The summary of this process sounds so tacky and “conspiratorial” that it requires at least a few serious reservations and caveats. Fortunately, we are immunized against blindly believing in the omnipotence of the general, who “personally created his partners for talks,” for we are aware of many factors contradicting this view, such as the decomposition and erosion, and hence unmanageability of the whole system of communist power (and perhaps particularly of the security apparatus) in Poland. Machiavellian intentions of the general are one thing, but the practice of rank-and-file officers, indifferent to the subtle plans of their bosses and equally brutal (or unconcerned) towards rioters from “Fighting Solidarity” and conciliatory intellectuals from the Clubs of Catholic Intelligentsia, is quite another thing. The third factor, ultimately the strongest, turned out to be the “third estate,” that is society, confused and apathetic after the trauma of martial law, but in its mass staunchly rejecting the communist regime, which it finally did at the first quasi-democratic opportunity it was offered, that is during the June 1989 elections.

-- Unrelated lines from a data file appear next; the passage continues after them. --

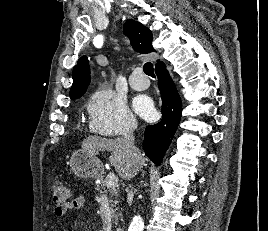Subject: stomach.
<instances>
[{
  "instance_id": "1",
  "label": "stomach",
  "mask_w": 268,
  "mask_h": 231,
  "mask_svg": "<svg viewBox=\"0 0 268 231\" xmlns=\"http://www.w3.org/2000/svg\"><path fill=\"white\" fill-rule=\"evenodd\" d=\"M72 172L79 178H98L103 166L96 155L83 148L75 150L69 160Z\"/></svg>"
}]
</instances>
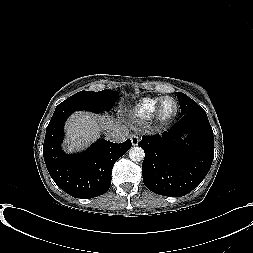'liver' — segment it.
<instances>
[{
    "label": "liver",
    "instance_id": "obj_1",
    "mask_svg": "<svg viewBox=\"0 0 253 253\" xmlns=\"http://www.w3.org/2000/svg\"><path fill=\"white\" fill-rule=\"evenodd\" d=\"M115 126H120L119 122L115 124L112 118H97L89 112H76L65 125L64 149L69 153L84 149L99 137L102 130L108 131Z\"/></svg>",
    "mask_w": 253,
    "mask_h": 253
}]
</instances>
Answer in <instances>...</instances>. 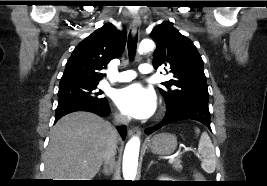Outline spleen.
Wrapping results in <instances>:
<instances>
[{
  "instance_id": "1",
  "label": "spleen",
  "mask_w": 267,
  "mask_h": 186,
  "mask_svg": "<svg viewBox=\"0 0 267 186\" xmlns=\"http://www.w3.org/2000/svg\"><path fill=\"white\" fill-rule=\"evenodd\" d=\"M196 132L199 133V129H196ZM198 152L202 157V169L208 173H213L216 167L215 149L209 135L206 132L202 133L200 137Z\"/></svg>"
}]
</instances>
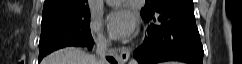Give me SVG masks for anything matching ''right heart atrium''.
Instances as JSON below:
<instances>
[{
  "label": "right heart atrium",
  "instance_id": "d8ad5b80",
  "mask_svg": "<svg viewBox=\"0 0 242 64\" xmlns=\"http://www.w3.org/2000/svg\"><path fill=\"white\" fill-rule=\"evenodd\" d=\"M91 28L95 32L97 40L99 42L103 43V42L106 41V37H105V35L103 33L102 24H101L100 20L92 19V21H91Z\"/></svg>",
  "mask_w": 242,
  "mask_h": 64
}]
</instances>
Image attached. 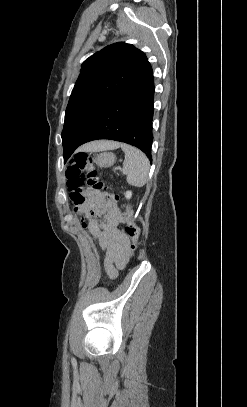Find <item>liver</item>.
Returning a JSON list of instances; mask_svg holds the SVG:
<instances>
[{
    "label": "liver",
    "instance_id": "6515ba94",
    "mask_svg": "<svg viewBox=\"0 0 247 407\" xmlns=\"http://www.w3.org/2000/svg\"><path fill=\"white\" fill-rule=\"evenodd\" d=\"M121 144L114 141H97L84 145L81 149L84 151H102L118 148Z\"/></svg>",
    "mask_w": 247,
    "mask_h": 407
}]
</instances>
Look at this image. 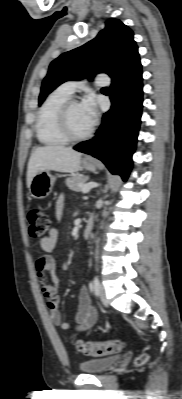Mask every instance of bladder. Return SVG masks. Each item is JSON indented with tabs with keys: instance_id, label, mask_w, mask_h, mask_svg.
Here are the masks:
<instances>
[{
	"instance_id": "obj_1",
	"label": "bladder",
	"mask_w": 182,
	"mask_h": 399,
	"mask_svg": "<svg viewBox=\"0 0 182 399\" xmlns=\"http://www.w3.org/2000/svg\"><path fill=\"white\" fill-rule=\"evenodd\" d=\"M117 359V356L90 359L81 362L79 368L86 374H99L106 371Z\"/></svg>"
}]
</instances>
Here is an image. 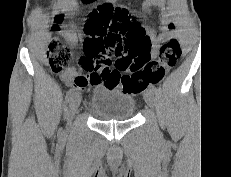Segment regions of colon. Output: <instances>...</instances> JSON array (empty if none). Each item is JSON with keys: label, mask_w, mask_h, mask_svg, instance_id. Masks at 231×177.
<instances>
[{"label": "colon", "mask_w": 231, "mask_h": 177, "mask_svg": "<svg viewBox=\"0 0 231 177\" xmlns=\"http://www.w3.org/2000/svg\"><path fill=\"white\" fill-rule=\"evenodd\" d=\"M94 1L81 0L83 4ZM84 32L85 56L102 68L110 83L121 85L129 93H140L149 84H159L181 55L178 41L172 38L160 47L157 58L151 59L149 36L131 21L127 10L109 3L91 12ZM47 57L52 71L62 73L72 60V51L55 37L49 43ZM113 59L115 68L111 70Z\"/></svg>", "instance_id": "1"}]
</instances>
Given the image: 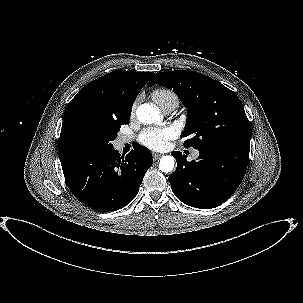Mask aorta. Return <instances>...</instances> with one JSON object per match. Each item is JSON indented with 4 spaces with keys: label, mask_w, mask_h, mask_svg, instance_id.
I'll use <instances>...</instances> for the list:
<instances>
[{
    "label": "aorta",
    "mask_w": 303,
    "mask_h": 303,
    "mask_svg": "<svg viewBox=\"0 0 303 303\" xmlns=\"http://www.w3.org/2000/svg\"><path fill=\"white\" fill-rule=\"evenodd\" d=\"M137 118L144 124L155 123L160 119V111L155 105L142 104L136 110ZM174 158L170 155L163 156L160 159L159 168L162 172H171L174 169Z\"/></svg>",
    "instance_id": "aorta-1"
}]
</instances>
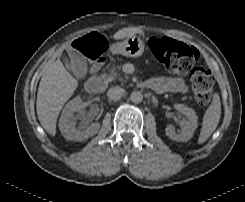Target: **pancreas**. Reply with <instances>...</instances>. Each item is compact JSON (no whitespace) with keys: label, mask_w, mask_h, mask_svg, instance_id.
Here are the masks:
<instances>
[{"label":"pancreas","mask_w":245,"mask_h":202,"mask_svg":"<svg viewBox=\"0 0 245 202\" xmlns=\"http://www.w3.org/2000/svg\"><path fill=\"white\" fill-rule=\"evenodd\" d=\"M118 69H120V67H118ZM115 79L122 80V77H121L120 73L117 72V69L115 67H112L110 69V74L107 76L105 81L108 83V82L114 81Z\"/></svg>","instance_id":"pancreas-1"}]
</instances>
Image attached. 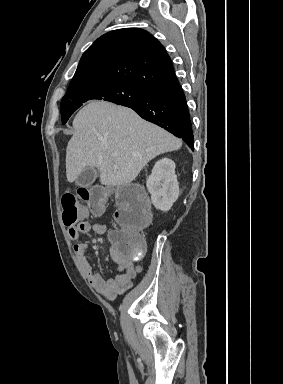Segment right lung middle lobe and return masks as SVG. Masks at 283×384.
<instances>
[{"mask_svg": "<svg viewBox=\"0 0 283 384\" xmlns=\"http://www.w3.org/2000/svg\"><path fill=\"white\" fill-rule=\"evenodd\" d=\"M147 93V89L123 82L99 83L68 89L61 101L62 124H65L70 116L86 101L99 99L121 105L141 100Z\"/></svg>", "mask_w": 283, "mask_h": 384, "instance_id": "obj_1", "label": "right lung middle lobe"}]
</instances>
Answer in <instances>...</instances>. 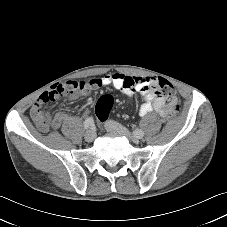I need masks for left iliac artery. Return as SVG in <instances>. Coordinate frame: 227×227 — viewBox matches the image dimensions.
Listing matches in <instances>:
<instances>
[{
    "label": "left iliac artery",
    "mask_w": 227,
    "mask_h": 227,
    "mask_svg": "<svg viewBox=\"0 0 227 227\" xmlns=\"http://www.w3.org/2000/svg\"><path fill=\"white\" fill-rule=\"evenodd\" d=\"M133 135L136 137V138H142L144 136V132L140 129H136L134 132H133Z\"/></svg>",
    "instance_id": "1"
}]
</instances>
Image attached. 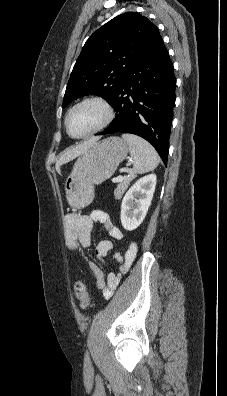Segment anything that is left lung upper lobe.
Wrapping results in <instances>:
<instances>
[{
	"instance_id": "5c2ea615",
	"label": "left lung upper lobe",
	"mask_w": 227,
	"mask_h": 396,
	"mask_svg": "<svg viewBox=\"0 0 227 396\" xmlns=\"http://www.w3.org/2000/svg\"><path fill=\"white\" fill-rule=\"evenodd\" d=\"M158 28L137 12L123 13L96 30L74 65L63 107L84 95L111 104L128 72L159 40Z\"/></svg>"
}]
</instances>
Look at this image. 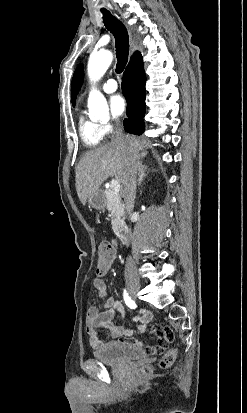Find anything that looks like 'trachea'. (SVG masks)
Here are the masks:
<instances>
[{
  "label": "trachea",
  "mask_w": 247,
  "mask_h": 413,
  "mask_svg": "<svg viewBox=\"0 0 247 413\" xmlns=\"http://www.w3.org/2000/svg\"><path fill=\"white\" fill-rule=\"evenodd\" d=\"M103 21L106 28L113 33L116 42V56L117 65L116 73L123 72L127 61L129 52V38L126 27L120 20H117L111 13L103 11Z\"/></svg>",
  "instance_id": "1"
}]
</instances>
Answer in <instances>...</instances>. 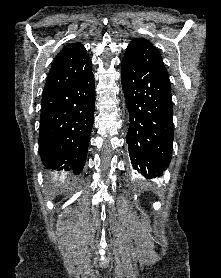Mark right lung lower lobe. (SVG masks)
Returning <instances> with one entry per match:
<instances>
[{
    "label": "right lung lower lobe",
    "instance_id": "98d812e1",
    "mask_svg": "<svg viewBox=\"0 0 221 278\" xmlns=\"http://www.w3.org/2000/svg\"><path fill=\"white\" fill-rule=\"evenodd\" d=\"M93 74L43 92L39 151L50 176L71 180L84 167L94 121Z\"/></svg>",
    "mask_w": 221,
    "mask_h": 278
}]
</instances>
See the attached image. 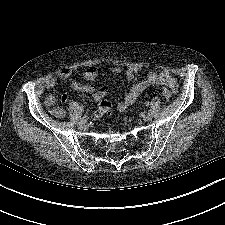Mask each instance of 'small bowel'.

It is also crucial to note that those regarded by the ministry’s analysts as “potentially promising partners” were not aware of the favors extended to them: They fought against the system at their own pace and with their own determination, perhaps happy that repressions were weakening.

Regardless of the fact, in the light of the files cited by Lech Kowalski Kiszczak’s “operational game” which can be summed up as selectively choosing partners for the process of transferring power—the very game for many years discredited as a “paranoid figment of a frustrated imagination”— really did take place and was implemented in many different ways.

Of course, the credibility of the files left by the security forces, especially those which somehow survived the selection processes, is also debatable and sometimes hotly disputed. Of course, there cannot be too much recalling that the dynamics of social and political processes, especially in the situation of the “revolutionary Autumn of Nations” which we had in 1989, surprises and surpasses the most powerful strategists. Nevertheless, the burden of proof that wringing power out of the hands of Polish communists was exclusively the result of a free play of forces and social pressure, that the communists were on a defensive and had no control whatsoever over the process of regaining independence, from that moment on lies with the numerous apologists of the round table agreements.

Wojciech Stanislawski

Wojciech Stanislawski is a historian and a columnist. His main topics of interest include Polish intellectual history in 20th century and nation-building processes in Bosnia, Macedonia, and Kosovo. Until 2017 he was the editor of Plus Minus, the weekend edition of Rzeczpospolita daily. Recently he joined the Polish History Museum. In 2016 he published the translation of Solomon Volkov’s Magical Chorus: A History of Russian Culture from Tolstoy to Solzhenitsyn.